Harvard economist Kenneth Rogoff argues that the world’s problem has been “rooted in excessive concentrations of debt” and that the fix should focus on rebalancing debt into equity. I agree.
Mr. Rogoff writes,
But policy-induced distortions also play an enormous role. Many countries’ tax systems hugely favor debt over equity. The housing boom in the United States might never have reached the proportions that it did if homeowners had been unable to treat interest payments on home loans as a tax deduction. Corporations are allowed to deduct interest payments on bonds, but stock dividends are effectively taxed at the both the corporate and the individual level.
Central banks and finance ministries are also complicit, since debt gets bailed out far more aggressively than equity does.
I’d like to add that this is exactly why central banks exist: they have been designed to finance and bailout the government and or her agencies (mostly by inflation), aside from promoting “consumption” debt as path to economic growth. As for the latter, don’t you see the excessive focus by the mainstream on “employment” based on “consumer spending”?
And these composite policies, all this time, has favored or privileged the central bank supported banking industry cartel.
Since the political leadership (governments) has also benefited from these arrangements, then obviously even administrative or tax policies had been molded into a “debt” bias—which incidentally becomes a feedback loop mechanism (more government spending more inflationism by central banks).
And that’s how boom bust cycles have been playing out.
And as earlier discussed in The Myth Of Risk Free Government Bonds even bank capital regulatory requirements have been tilted towards incentivizing these institutions to hold on to “less risky” government debts.
That’s because institutional holdings on “short term” government securities, under Basel Accord, which were considered as “risk free”, were not required of capital in contrast to holdings of corporate bonds.
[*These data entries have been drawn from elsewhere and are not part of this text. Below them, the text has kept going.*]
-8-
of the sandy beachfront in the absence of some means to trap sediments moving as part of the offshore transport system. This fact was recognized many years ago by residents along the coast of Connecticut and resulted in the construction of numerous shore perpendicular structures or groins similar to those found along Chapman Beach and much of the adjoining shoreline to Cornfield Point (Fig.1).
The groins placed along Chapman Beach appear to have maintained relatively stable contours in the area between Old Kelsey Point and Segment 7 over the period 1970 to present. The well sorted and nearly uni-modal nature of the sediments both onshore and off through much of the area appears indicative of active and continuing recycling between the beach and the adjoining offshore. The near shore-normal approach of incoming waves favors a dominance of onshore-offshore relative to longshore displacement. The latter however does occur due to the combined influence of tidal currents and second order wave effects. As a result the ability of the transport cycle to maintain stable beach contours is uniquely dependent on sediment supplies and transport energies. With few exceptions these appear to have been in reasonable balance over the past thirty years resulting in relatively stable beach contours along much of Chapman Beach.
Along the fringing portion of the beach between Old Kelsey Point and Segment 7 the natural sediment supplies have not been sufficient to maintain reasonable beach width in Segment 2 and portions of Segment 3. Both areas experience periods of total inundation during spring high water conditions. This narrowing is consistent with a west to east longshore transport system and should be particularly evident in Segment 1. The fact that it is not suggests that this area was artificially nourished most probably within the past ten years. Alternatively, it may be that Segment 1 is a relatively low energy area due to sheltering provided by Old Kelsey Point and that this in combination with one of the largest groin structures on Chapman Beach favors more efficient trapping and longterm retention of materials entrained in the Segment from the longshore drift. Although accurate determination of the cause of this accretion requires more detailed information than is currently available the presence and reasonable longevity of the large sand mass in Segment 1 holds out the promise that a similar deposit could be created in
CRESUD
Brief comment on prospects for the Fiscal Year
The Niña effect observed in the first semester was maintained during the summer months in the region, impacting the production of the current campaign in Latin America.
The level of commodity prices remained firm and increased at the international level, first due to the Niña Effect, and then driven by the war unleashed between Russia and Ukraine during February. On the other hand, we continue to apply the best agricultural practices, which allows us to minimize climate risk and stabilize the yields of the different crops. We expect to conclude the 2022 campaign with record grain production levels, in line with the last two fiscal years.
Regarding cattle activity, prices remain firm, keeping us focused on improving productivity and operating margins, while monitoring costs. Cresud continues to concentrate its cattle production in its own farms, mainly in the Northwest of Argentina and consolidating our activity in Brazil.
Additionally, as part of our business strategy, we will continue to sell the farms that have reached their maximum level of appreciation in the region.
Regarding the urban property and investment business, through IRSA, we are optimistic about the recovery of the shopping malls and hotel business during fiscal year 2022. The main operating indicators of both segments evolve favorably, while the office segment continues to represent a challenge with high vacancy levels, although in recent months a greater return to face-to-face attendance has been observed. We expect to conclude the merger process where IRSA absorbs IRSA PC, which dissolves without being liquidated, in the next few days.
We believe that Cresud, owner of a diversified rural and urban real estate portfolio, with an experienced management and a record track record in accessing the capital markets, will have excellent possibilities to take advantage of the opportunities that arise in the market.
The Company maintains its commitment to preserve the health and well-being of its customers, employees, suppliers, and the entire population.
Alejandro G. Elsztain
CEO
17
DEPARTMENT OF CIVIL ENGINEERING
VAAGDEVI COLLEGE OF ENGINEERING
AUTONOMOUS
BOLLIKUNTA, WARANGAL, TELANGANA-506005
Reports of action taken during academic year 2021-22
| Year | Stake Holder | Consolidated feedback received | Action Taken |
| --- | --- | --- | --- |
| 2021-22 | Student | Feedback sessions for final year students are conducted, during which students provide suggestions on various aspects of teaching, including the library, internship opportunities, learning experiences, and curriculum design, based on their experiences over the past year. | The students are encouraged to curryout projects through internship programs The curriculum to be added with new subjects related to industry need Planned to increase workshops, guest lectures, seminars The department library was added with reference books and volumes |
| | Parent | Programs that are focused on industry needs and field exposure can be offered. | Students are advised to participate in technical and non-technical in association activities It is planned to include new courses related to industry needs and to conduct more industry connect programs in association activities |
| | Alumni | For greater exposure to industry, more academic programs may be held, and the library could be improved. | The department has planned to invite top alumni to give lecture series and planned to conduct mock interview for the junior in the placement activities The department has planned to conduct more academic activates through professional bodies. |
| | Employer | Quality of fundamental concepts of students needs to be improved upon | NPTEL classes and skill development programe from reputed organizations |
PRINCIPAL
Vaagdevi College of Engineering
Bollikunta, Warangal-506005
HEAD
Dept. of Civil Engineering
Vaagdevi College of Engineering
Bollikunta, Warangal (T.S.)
So major institutions were incentivized to fund governments, from which politicians capitalized on, and which only bloated their nation’s respective fiscal balance sheets.
But the recent crisis has only been exposing the “nudity” of the fabled risk free “emperor”.
I would say that this systemic debt bias has been intrinsic for the paper money system build around the welfare-redistributive state.
And parallel to this been the unseen incentives that drives governments and their respective central banks to gain political capital (via extended tenure and via expanded government control over the political economy) by selling “something out of nothing” to voters via the welfare state—and to reemphasize, all of which have been propped up and funded by the debt based central banking system.
In other words, for the world economic-financial framework—estimated at some $200 trillion, and which have been configured or evolved around these embedded incentives—to be able to shift from a debt to equity bias, would require an overhaul of the monetary system first and the political systems next.
Otherwise, the markets, like it or not, will do the radical debt-to-equity makeover for us.